Since university, I have been doing voluntary work for one day a week at a local garden centre, where I work alongside other people with learning disabilities. My experience with them has gained me more understanding of other people with learning disabilities.

I received further help from an employment advisor at ECL, as I was keen to move on to paid employment. I discussed my skills and interests with her, and provided a list of qualifications. She then guided me on writing my CV, and got me involved in a couple of unpaid work trials. I had an unpaid work placement in an office for two mornings per week, which gained me practical skills for a work environment.

My employment adviser also got me involved in a local writers' group. She accompanied me on my first few meetings. I gradually began to socialise with the other writers, and I was soon able to attend on my own. It was an intimidating experience to read out my short stories in a public space. However, I eventually felt more comfortable with the group, and I have since become an active, regular member.

I therefore feel that I have learnt more about socialising outside of university. A fixed academic environment is a comfortable and safe place to learn. However, experience has been just as important in my personal development.

Paid employment

Social skills have helped me to develop my employment skills.

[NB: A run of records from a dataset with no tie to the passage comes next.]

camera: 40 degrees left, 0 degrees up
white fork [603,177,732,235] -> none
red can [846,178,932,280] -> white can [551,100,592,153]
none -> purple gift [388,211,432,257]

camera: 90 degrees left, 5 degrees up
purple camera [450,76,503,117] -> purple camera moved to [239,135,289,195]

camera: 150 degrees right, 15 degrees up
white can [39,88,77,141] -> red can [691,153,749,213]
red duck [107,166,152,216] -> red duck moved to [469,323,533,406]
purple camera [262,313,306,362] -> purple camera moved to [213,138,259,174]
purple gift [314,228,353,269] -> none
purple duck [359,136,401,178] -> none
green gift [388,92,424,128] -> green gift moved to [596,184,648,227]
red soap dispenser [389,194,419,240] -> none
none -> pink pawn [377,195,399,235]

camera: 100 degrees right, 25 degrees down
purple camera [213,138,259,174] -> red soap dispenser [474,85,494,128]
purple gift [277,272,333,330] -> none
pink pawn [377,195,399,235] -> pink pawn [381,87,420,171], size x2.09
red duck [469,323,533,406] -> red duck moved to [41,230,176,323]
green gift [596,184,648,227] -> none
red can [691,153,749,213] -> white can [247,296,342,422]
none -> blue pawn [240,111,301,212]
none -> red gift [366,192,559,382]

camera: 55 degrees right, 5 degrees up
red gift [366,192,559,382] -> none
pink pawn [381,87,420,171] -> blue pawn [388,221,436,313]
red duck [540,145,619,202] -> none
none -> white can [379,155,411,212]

Most of the social and practical skills I have today were learnt whilst I was in paid employment.

My line manager gave me time to adjust into my work schedule. He asked me to set up protocols that I could follow so I could complete regular tasks independently. I designed flowcharts and posted them on the office wall. These remind me what I must do when I receive an item from another library. I have written scripted responses so that I can give a prompt reply to customers with the relevant answer.

Over time, my line manager has given me more responsibilities and allowed me to develop in my performance. I am now mentoring school students with autism for work experience with our service. I've been able to organise the work schedule for work placements, and readjust their timetable according to their needs.

Overcoming social difficulties

There are tasks in my job that are still difficult to complete. For example, I am cautious and uncertain as to when it is appropriate to approach someone at a conference. Part of my job is to attend conferences and speak with members of the public, so that I can explain our service.

Over time I have managed to cope with scenarios that I would have previously avoided. I have attended customer service training to encourage me to contact customers by telephone. My team also suggested that I create a display sign with my photo on that says, "Ask me for help", for when I attend my next event.


I was awarded 2016 Employee of the Year at Essex County Council. I have even been given an invitation to Buckingham Palace. I have been honoured and humbled by the recognition I have received, and hope that my contribution will allow a platform for other people with autism.

Writing content for this website has allowed me to share my experiences of autism with the wider public. I was fortunate to be diagnosed with Asperger's Syndrome at the age of 7, because my mother identified some of the traits. Today, there are many people who are not diagnosed until late adulthood and do not get the support they need.

Although I have improved socially, I am still wary of crowded public spaces. I still have my own preferences, such as personal space and dislike of certain sounds, such as car horns or clicking fingers. Despite these difficulties, I have been successful in work and at having an active social life.